It does make sense. It’s controversial. Your memory memorizes things in the same way. So what nvidia does here is no different, the AI doesn’t actually copy any of the books. To call training illegal is similar to calling reading a book and remembering it illegal.
Our copyright laws are nowhere near detailed enough to specify anything in detail here so there is indeed a logical and technical inconsistency here.
I can definitely see these laws evolving into things that are human centric. It’s permissible for a human to do something but not for an AI.
What is consistent is that obtaining the books was probably illegal, but say if nvidia bought one kindle copy of each book from Amazon and scraped everything for training then that falls into the grey zone.

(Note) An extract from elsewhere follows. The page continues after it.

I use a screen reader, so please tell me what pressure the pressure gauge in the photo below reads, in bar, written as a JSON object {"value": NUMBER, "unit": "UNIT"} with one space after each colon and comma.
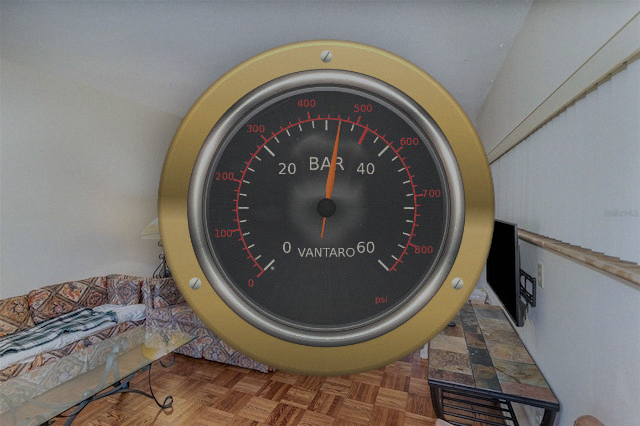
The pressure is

> To call training illegal is similar to calling reading a book and remembering it illegal.
A type of wishful thinking fallacy.
In law scale matters. It's legal for you to possess a single joint. It's not legal to possess 400 tons of weed in a warehouse.
You can only read the book, if you purchased it. Even if you dont have the intent to reproduce it, you must purchase it. So, I guess NVDA should just purchase all those books, no?
But to train the models they have to download it first (make a copy)
But it’s not just about recall and reproduction. If they used Anna’s Archive the books were obtained and copied without a license, before they were fed in as training data.
> To call training illegal is similar to calling reading a book and remembering it illegal.
Perhaps, but reproducing the book from this memory could very well be illegal.
And these models are all about production.